I've done a little pro-guiding and been in enough of sketchy spots in and out of commercial trips. My comments are based on the fact that prior to the guide ripping his crew a new one, he is standing gawking, not calling strokes to pro-actively make a rescue, not paddling himself to make a pro-active rescue. Shit gets out of control when you sit around and watch stuff happen, and that's what I saw everyone in the boat doing including the guide. I expect guides to yell at custies to get them moving. I don't expect them to reem custies when they haven't been doing anything themselves and the boat is drifting along not positioned for a strong rescue of the swimmer. The boat wasn't making any strong moves around features in the wide open channel, and there was no reason not to call 1 or 2 strokes to quickly close the gap and make a rescue rather than wait for one to happen. When I was guiding we were reminding every single day to be pro-active and all I saw from the guide in question was reaction. 

Flame away.


----------



## krashhadley (Mar 13, 2008)

Cool glenn, but you only saw a small segment of what that guide was doing, 1-2 seconds, maybe he called commands and his crew was just laughing at their buddy in the water. We weren't there so it really isn't fair to judge him. I guess that is the point I've been trying to make. And despite anyone's opinion of professionalism, we are all human, we make mistakes. To call his reaction to a hairy situation "pathetic" when not being a witness is like claiming perfection on your part. Is that really the case? During your time as a guide I'm sure that you ran across some dicy stuff and maybe you didn't handle the situation perfectly, but you learned from it and adjusted your behavior for the next time.


----------



## krashhadley (Mar 13, 2008)

Sorry the thread look this line, the video was sick, and I wish I was there. Everybody be safe out there, it's going to be an awesome year.


----------



## montana_wild (May 27, 2011)

^ya it's funny the direction this thread took. I just wanted to get some people stoked to get on the water.


----------



## glenn (May 13, 2009)

Sorry for the shit show MW. Lochsa looks fun right now. Big friendly waves. Gotta get out there sometime. Job interview today means I might actually have money to make it happen before the water totally disappears.


----------



## carvedog (May 11, 2005)

krashhadley said:


> Sorry the thread look this line, the video was sick, and I wish I was there. Everybody be safe out there, it's going to be an awesome year.


It's ok the thread took this direction. If it helps one person to be better prepared to retrieve a swimmer at high flow in the shit, then all is good.
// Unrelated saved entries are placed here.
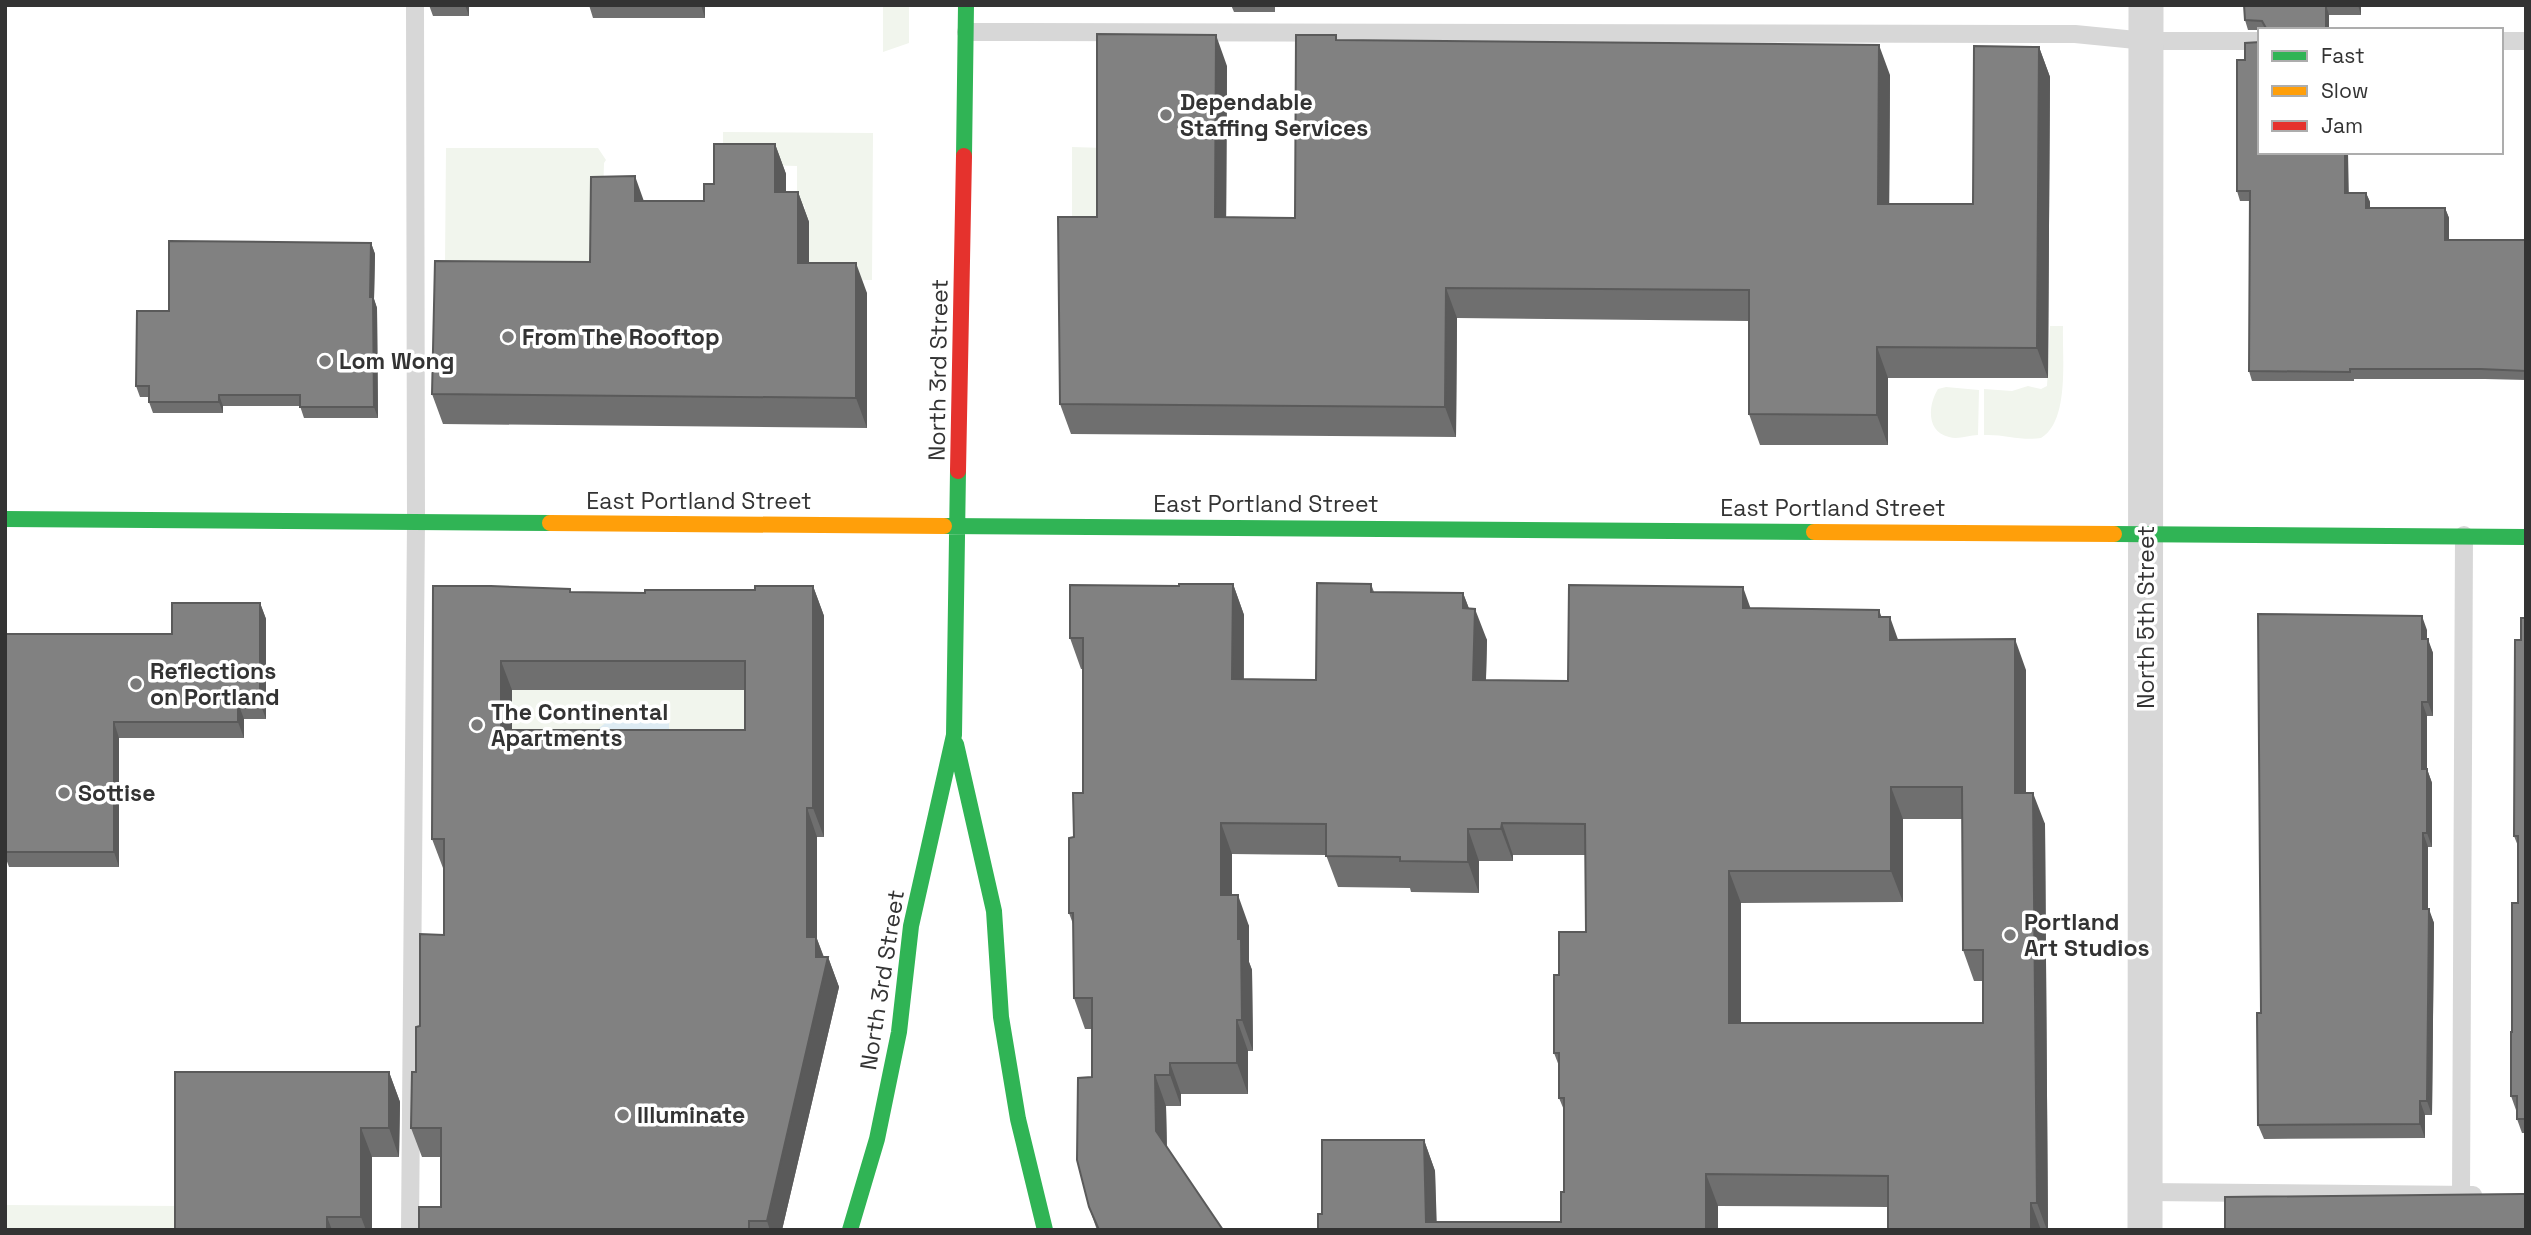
<svg xmlns="http://www.w3.org/2000/svg" width="2531" height="1235" viewBox="0 0 2531 1235" font-family="'Space Grotesk',sans-serif">
<rect width="100%" height="100%" fill="#fff"/>
<path fill="#f1f5ed" d="M 883,5 L 909,5 L 909,43 L 883,52 Z
M 723,132 L 873,133 L 872,280 L 783,279 L 804,214 L 805,206 L 797,204 L 797,166 L 726,164 L 723,161 Z
M 1072,147 L 1105,148 L 1105,235 L 1072,235 Z
M 446,148 L 598,148 L 606,160 L 604,163 L 601,266 L 445,265 Z
M 2050,326 L 2063,326 C 2062,357 2070,421 2041,438 C 2021,441 2004,434 1984,435 L 1984,389 L 2012,391 L 2028,386 L 2041,389 L 2047,386 Z
M 1946,387 L 1979,390 L 1978,435 C 1969,435 1958,440 1949,437 C 1926,432 1928,405 1938,389 Z
M 512,690 L 756,690 L 756,760 L 512,760 Z
M 5,1205 L 185,1206 L 185,1230 L 5,1230 Z"/>
<path fill="#ddebf3" d="M 651,711 L 665,714 L 669,719 L 669,735 L 597,731 C 608,716 634,714 651,711 Z"/>
<g fill="none" stroke-linecap="round" stroke-linejoin="round">
<path stroke="#d7d7d7" stroke-width="18" d="M 966,32 L 2075,34 L 2146,41 L 2260,41
M 2501,41 L 2526,41
M 2145,1192 L 2473,1195
M 2461,1195 L 2464,535
M 410,1230 L 416,521 L 415,5"/>
<path stroke="#d7d7d7" stroke-width="35" d="M 2145,1230 L 2146,5"/>
<path stroke="#30b455" stroke-width="16" d="M 964,156 L 966,5
M 5,519 L 550,523
M 944,526 L 1814,532
M 2114,534 L 2526,537
M 956,744 L 994,911 L 1001,1017 L 1018,1119 L 1045,1230
M 850,1230 L 877,1139 L 899,1032 L 911,926 L 954,735 L 958,471"/>
<path stroke="#ff9f0a" stroke-width="16" d="M 550,523 L 944,526
M 1814,532 L 2114,534"/>
<path stroke="#e5322d" stroke-width="16" d="M 958,471 L 964,156"/>
</g>
<path fill="#6f6f6f" fill-rule="evenodd" d="M 429,5 L 469,5 L 469,16 L 433,16 Z
M 589,5 L 705,5 L 705,18 L 593,18 Z
M 1231,5 L 1275,5 L 1275,12 L 1234,12 Z
M 2244,5 L 2361,5 L 2361,15 L 2329,15 L 2329,30 L 2248,30 L 2245,20 Z
M 1338,40 L 1890,75 L 1889,204 L 1973,204 L 2039,47 L 2050,77 L 2048,378 L 1888,378 L 1888,445 L 1760,445 L 1749,414 L 1749,321 L 1457,318 L 1456,437 L 1071,434 L 1060,404 L 1097,217 L 1227,66 L 1226,217 L 1295,218 Z
M 2245,60 L 2349,193 L 2366,193 L 2370,202 L 2370,208 L 2445,208 L 2449,218 L 2449,240 L 2526,240 L 2526,380 L 2485,379 L 2354,379 L 2354,381 L 2252,381 L 2249,371 L 2250,201 L 2240,201 L 2237,191 Z
M 775,144 L 786,174 L 786,192 L 798,192 L 809,222 L 809,263 L 867,293 L 867,428 L 443,424 L 432,394 L 590,262 L 644,201 L 704,201 L 714,184 Z
M 371,243 L 375,254 L 374,299 L 377,308 L 378,418 L 304,418 L 300,406 L 223,406 L 223,413 L 153,413 L 149,402 L 149,397 L 140,397 L 136,386 L 169,311 Z
M 1233,584 L 1244,615 L 1244,679 L 1316,680 L 1371,584 L 1374,592 L 1463,593 L 1469,609 L 1487,640 L 1486,680 L 1568,681 L 1751,608 L 1881,617 L 1898,640 L 2026,670 L 2026,793 L 2045,824 L 2048,1230 L 1888,1230 L 1888,1207 L 1718,1206 L 1718,1230 L 1318,1230 L 1322,1214 L 1424,1140 L 1435,1171 L 1436,1222 L 1561,1222 L 1564,1192 L 1564,1110 L 1559,1098 L 1559,1066 L 1554,1053 L 1559,975 L 1586,932 L 1586,855 L 1513,855 L 1513,861 L 1479,861 L 1479,893 L 1411,892 L 1410,888 L 1338,887 L 1326,855 L 1232,854 L 1232,895 L 1249,926 L 1249,962 L 1252,970 L 1253,1051 L 1248,1051 L 1248,1094 L 1181,1094 L 1181,1106 L 1166,1106 L 1167,1147 L 1223,1230 L 1097,1230 L 1089,1207 L 1092,1029 L 1085,1029 L 1074,998 L 1073,924 L 1069,913 L 1074,837 L 1083,793 L 1083,669 L 1081,669 L 1070,638 L 1179,586 ZM 1903,819 L 1962,819 L 1963,950 L 1974,981 L 1983,981 L 1983,1023 L 1741,1023 L 1741,903 L 1903,902 Z
M 433,586 L 571,592 L 645,593 L 755,590 L 813,586 L 824,616 L 824,837 L 817,837 L 817,939 L 824,957 L 828,957 L 839,987 L 782,1230 L 419,1230 L 441,1207 L 441,1157 L 422,1157 L 411,1128 L 420,1026 L 444,935 L 444,868 L 443,868 L 432,839 ZM 512,690 L 745,690 L 745,730 L 512,730 Z
M 260,603 L 266,619 L 266,719 L 244,719 L 244,738 L 119,738 L 119,867 L 9,867 L 5,856 L 5,634 L 172,634 Z
M 2526,618 L 2526,1133 L 2522,1133 L 2517,1119 L 2517,1110 L 2516,1110 L 2511,1096 L 2518,903 L 2518,846 L 2514,836 L 2521,640 Z
M 2427,630 L 2427,639 L 2433,653 L 2433,716 L 2427,716 L 2427,769 L 2432,783 L 2432,847 L 2428,847 L 2428,909 L 2434,923 L 2432,1115 L 2425,1115 L 2425,1138 L 2264,1139 L 2258,1125 L 2261,1013 Z
M 389,1072 L 400,1102 L 399,1157 L 372,1157 L 372,1230 L 175,1230 Z"/>
<path fill="#5a5a5a" d="M 465,5 L 469,5 L 469,16 Z
M 701,5 L 705,5 L 705,18 Z
M 2326,5 L 2329,15 L 2329,30 L 2326,30 Z
M 2358,5 L 2361,5 L 2361,15 Z
M 1216,35 L 1227,66 L 1226,247 L 1215,217 Z
M 1879,45 L 1890,75 L 1889,235 L 1878,204 Z
M 2039,47 L 2050,77 L 2048,378 L 2037,348 Z
M 775,144 L 786,174 L 786,222 L 775,192 Z
M 2345,152 L 2348,152 L 2349,202 L 2345,193 Z
M 635,176 L 646,207 L 635,201 Z
M 798,192 L 809,222 L 809,293 L 798,263 Z
M 2366,193 L 2370,202 L 2370,218 L 2366,208 Z
M 2445,208 L 2449,218 L 2449,249 L 2445,240 Z
M 371,243 L 375,254 L 374,299 L 377,308 L 378,418 L 374,407 L 370,297 Z
M 5,247 L 7,251 L 5,404 Z
M 856,263 L 867,293 L 867,428 L 856,398 Z
M 1446,288 L 1457,318 L 1456,437 L 1445,407 Z
M 1877,347 L 1888,378 L 1888,445 L 1877,415 Z
M 219,395 L 223,406 L 223,413 L 219,402 Z
M 1233,584 L 1244,615 L 1243,710 L 1232,679 Z
M 813,586 L 824,616 L 824,837 L 813,808 Z
M 1743,587 L 1754,618 L 1743,608 Z
M 1463,593 L 1475,624 L 1475,609 L 1487,640 L 1485,711 L 1473,680 L 1463,608 Z
M 260,603 L 266,619 L 266,719 L 260,703 Z
M 1879,610 L 1890,640 L 1890,617 L 1901,648 L 1901,672 L 1879,617 Z
M 2422,616 L 2427,630 L 2427,653 L 2422,639 Z
M 2015,639 L 2026,670 L 2026,824 L 2015,793 Z
M 2428,639 L 2433,653 L 2433,716 L 2428,702 Z
M 501,661 L 512,690 L 512,760 L 501,730 Z
M 2422,702 L 2427,716 L 2427,783 L 2422,769 Z
M 238,703 L 244,719 L 244,738 L 238,722 Z
M 114,722 L 119,738 L 119,867 L 114,852 Z
M 2427,769 L 2432,783 L 2432,847 L 2427,833 Z
M 1891,787 L 1903,819 L 1903,902 L 1891,871 Z
M 2033,793 L 2045,824 L 2048,1230 L 2047,1230 L 2037,1203 Z
M 807,808 L 817,837 L 817,939 L 826,964 L 828,957 L 839,987 L 782,1230 L 770,1230 L 767,1221 L 807,937 Z
M 1221,823 L 1232,854 L 1232,926 L 1221,895 Z
M 1502,823 L 1513,855 L 1513,861 L 1501,829 Z
M 1468,829 L 1479,861 L 1479,893 L 1468,862 Z
M 2423,833 L 2428,847 L 2428,923 L 2423,909 Z
M 1729,871 L 1741,903 L 1741,1054 L 1729,1023 Z
M 1238,895 L 1249,926 L 1249,962 L 1252,970 L 1253,1051 L 1242,1020 L 1238,939 Z
M 2429,909 L 2434,923 L 2432,1115 L 2427,1101 Z
M 1237,1020 L 1248,1051 L 1248,1094 L 1237,1063 Z
M 1170,1063 L 1181,1094 L 1181,1106 L 1170,1075 Z
M 389,1072 L 400,1102 L 399,1157 L 389,1128 Z
M 1155,1075 L 1166,1106 L 1167,1162 L 1156,1131 Z
M 2420,1101 L 2425,1115 L 2425,1138 L 2420,1124 Z
M 361,1128 L 372,1157 L 372,1230 L 366,1230 L 361,1217 Z
M 1424,1140 L 1435,1171 L 1437,1230 L 1426,1222 Z
M 1706,1174 L 1718,1206 L 1718,1230 L 1706,1230 Z
M 2031,1203 L 2041,1230 L 2031,1230 Z
M 327,1217 L 332,1230 L 327,1230 Z"/>
<path fill="#818181" stroke="#5a5a5a" stroke-width="2" fill-rule="evenodd" d="M 2244,5 L 2326,5 L 2326,30 L 2267,30 L 2262,21 L 2245,20 Z
M 1097,34 L 1216,35 L 1215,217 L 1295,218 L 1296,35 L 1336,35 L 1336,40 L 1879,45 L 1878,204 L 1973,204 L 1974,46 L 2039,47 L 2037,348 L 1877,347 L 1877,415 L 1749,414 L 1749,290 L 1446,288 L 1445,407 L 1060,404 L 1058,217 L 1097,217 Z
M 2260,42 L 2260,152 L 2345,152 L 2345,193 L 2366,193 L 2366,208 L 2445,208 L 2445,240 L 2526,240 L 2526,371 L 2481,369 L 2350,369 L 2350,372 L 2249,371 L 2250,191 L 2237,191 L 2237,60 L 2245,60 L 2245,43 Z
M 714,144 L 775,144 L 775,192 L 798,192 L 798,263 L 856,263 L 856,398 L 432,394 L 435,261 L 590,262 L 591,177 L 635,176 L 635,201 L 704,201 L 704,184 L 714,184 Z
M 169,241 L 371,243 L 370,297 L 373,297 L 374,407 L 300,407 L 300,395 L 219,395 L 219,402 L 149,402 L 149,386 L 136,386 L 137,311 L 169,311 Z
M 1317,583 L 1371,584 L 1371,592 L 1463,593 L 1463,608 L 1475,609 L 1473,680 L 1568,681 L 1569,585 L 1743,587 L 1743,608 L 1879,610 L 1879,617 L 1890,617 L 1890,640 L 2015,639 L 2015,793 L 2033,793 L 2037,1203 L 2031,1203 L 2031,1230 L 1888,1230 L 1888,1176 L 1706,1174 L 1706,1230 L 1318,1230 L 1318,1214 L 1322,1214 L 1322,1140 L 1424,1140 L 1426,1222 L 1561,1222 L 1561,1192 L 1564,1192 L 1564,1098 L 1559,1098 L 1559,1053 L 1554,1053 L 1554,975 L 1559,975 L 1559,932 L 1586,932 L 1585,824 L 1502,823 L 1501,829 L 1468,829 L 1468,862 L 1400,861 L 1400,857 L 1326,856 L 1326,824 L 1221,823 L 1221,895 L 1238,895 L 1238,939 L 1241,939 L 1242,1020 L 1237,1020 L 1237,1063 L 1170,1063 L 1170,1075 L 1155,1075 L 1156,1131 L 1223,1230 L 1099,1230 L 1089,1207 L 1077,1160 L 1078,1078 L 1092,1077 L 1092,998 L 1074,998 L 1073,913 L 1069,913 L 1069,838 L 1074,837 L 1073,793 L 1083,793 L 1083,638 L 1070,638 L 1070,585 L 1179,586 L 1179,584 L 1233,584 L 1232,679 L 1316,680 ZM 1891,787 L 1962,787 L 1963,950 L 1983,950 L 1983,1023 L 1729,1023 L 1729,871 L 1891,871 Z
M 433,586 L 491,586 L 570,589 L 570,592 L 645,593 L 645,590 L 755,590 L 755,586 L 813,586 L 813,808 L 807,808 L 807,937 L 816,937 L 816,957 L 828,957 L 767,1221 L 749,1221 L 749,1230 L 419,1230 L 419,1207 L 441,1207 L 441,1128 L 411,1128 L 412,1072 L 416,1072 L 416,1027 L 420,1026 L 420,934 L 444,935 L 444,839 L 432,839 ZM 501,661 L 745,661 L 745,730 L 501,730 Z
M 172,603 L 260,603 L 260,703 L 238,703 L 238,722 L 114,722 L 114,852 L 5,852 L 5,634 L 172,634 Z
M 2258,614 L 2422,616 L 2422,639 L 2428,639 L 2428,702 L 2422,702 L 2422,769 L 2427,769 L 2427,833 L 2423,833 L 2423,909 L 2429,909 L 2427,1101 L 2420,1101 L 2420,1124 L 2258,1125 L 2257,1013 L 2261,1013 Z
M 2521,618 L 2526,618 L 2526,1119 L 2517,1119 L 2517,1096 L 2511,1096 L 2511,1032 L 2512,1032 L 2512,903 L 2518,903 L 2518,836 L 2514,836 L 2515,640 L 2521,640 Z
M 175,1072 L 389,1072 L 389,1128 L 361,1128 L 361,1217 L 327,1217 L 327,1230 L 175,1230 Z
M 2521,1194 L 2526,1194 L 2526,1230 L 2225,1230 L 2225,1197 Z"/>
<g fill="#7a7a7a" stroke="#fff" stroke-width="2.5">
<circle cx="1166" cy="115" r="7"/>
<circle cx="508" cy="337" r="7"/>
<circle cx="325" cy="361" r="7"/>
<circle cx="136" cy="684" r="7"/>
<circle cx="477" cy="725" r="7"/>
<circle cx="64" cy="793" r="7"/>
<circle cx="2010" cy="935" r="7"/>
<circle cx="623" cy="1115" r="7"/>
</g>
<g text-anchor="middle" stroke-width="7" stroke-linejoin="round" paint-order="stroke">
<g font-size="23" font-weight="bold" fill="#333" stroke="#fff" text-anchor="start">
<text x="1180" y="110">Dependable<tspan x="1180" dy="26">Staffing Services</tspan></text>
<text x="522" y="345">From The Rooftop</text>
<text x="339" y="369">Lom Wong</text>
<text x="150" y="679">Reflections<tspan x="150" dy="26">on Portland</tspan></text>
<text x="491" y="720">The Continental<tspan x="491" dy="26">Apartments</tspan></text>
<text x="78" y="801">Sottise</text>
<text x="2024" y="930">Portland<tspan x="2024" dy="26">Art Studios</tspan></text>
<text x="637" y="1123">Illuminate</text>
</g>
<g font-size="23" fill="#333" stroke="#fff">
<text transform="translate(938 370) rotate(-89)" y="8">North 3rd Street</text>
<text x="699" y="509">East Portland Street</text>
<text x="1266" y="512">East Portland Street</text>
<text x="1833" y="516">East Portland Street</text>
<text transform="translate(2146 617) rotate(-90)" y="8">North 5th Street</text>
<text transform="translate(882 980) rotate(-81)" y="8">North 3rd Street</text>
</g>
</g>
<rect width="2531" height="1235" fill="none" stroke="#333333" stroke-width="14"/>
<rect x="2258" y="28" width="245" height="126" fill="#ffffff" stroke="#adadad" stroke-width="2"/>
<rect x="2272" y="51" width="35" height="10" fill="#30b455" stroke="#adadad" stroke-width="2"/>
<text x="2321" y="63" font-size="21" fill="#333333">Fast</text>
<rect x="2272" y="86" width="35" height="10" fill="#ff9f0a" stroke="#adadad" stroke-width="2"/>
<text x="2321" y="98" font-size="21" fill="#333333">Slow</text>
<rect x="2272" y="121" width="35" height="10" fill="#e5322d" stroke="#adadad" stroke-width="2"/>
<text x="2321" y="133" font-size="21" fill="#333333">Jam</text>
</svg>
Practice assigning a 'retriever' on each side of the boat. Practice paddling when someone besides the front paddler is the 'lead' paddler and setting the stroke. My crews were seemed really good about doing this and highsiding and all the other little things that if they have done it once they have an idea of where and what needs to be done. 
Stay prepared. 

Still an awesome video of a great day on the Lochsa.


----------



## mcoper8901 (Mar 28, 2011)

Ryanrugger said:


> Rafters are special.


they truly are haha


----------



## lhowemt (Apr 5, 2007)

Lochsa at these levels are not big friendly waves, and you really better have Class V rescue skills. I didn't see a single commercial company out there two Sundays ago when it was 8.5', there is ample opportunity for an inexperienced swimmer to flush drown even on that lower section if it happens in the wrong spot. However, as your group did, you can skirt most of the meat making it much less brutal, but if you swim you don't have a choice which line you swim. Be careful out there, don't be stupid.


----------



## Rich (Sep 14, 2006)

krashhadley said:


> Touche' carvedogg. I understand your point and honestly I agree. However I don't think that the guide had completely paniced or anything. He was just trying to get his crew to paddle, and obviously he felt that in that situation he needed to get vocal. *If you guided for 15 years and never dropped any bombs while trying to motivate a paddle crew then you are truly a saint.*


 
Carvedog, are you going to take that shit from krashhadly???

He called you a SAINT!, on MountainBuzz!
Holy shit man, you have a reputation to maintain,
you can't have somebody callin you a frickin SAINT!!!

(I missed Memorial Day on the Lochsa too)


----------



## carvedog (May 11, 2005)

Not a saint, and pretty sure I let a couple fly over the years. I don't really scream at my paddle crews or swear that way. Going sideways over the earthquake rock in Jack Creek I said 'we are f***ed'.

More usually it was something more like, "shit, shit, shit, paddle harder, shit, shit, shit, just made it.... and forward 2 ....and rest."

Not a saint, just a river dog.


----------



## montana_wild (May 27, 2011)

I hope you'd drop some bombs on the river. You gotta let em know you mean business.


----------



## mcoper8901 (Mar 28, 2011)

montana_wild said:


> I hope you'd drop some bombs on the river. You gotta let em know you mean business.


you gotta use a few racial slurs once in a while to get the punters to spring into action.


----------



## krashhadley (Mar 13, 2008)

Yeah, nothin like a bit of bigotry to really let em know who's boss. A guide's gotta do what a guide's gotta do. lol.


----------



## montana_wild (May 27, 2011)

Nothing like a good "GET BACK IN THE KITCHEN!!!" to get her rowing haha


----------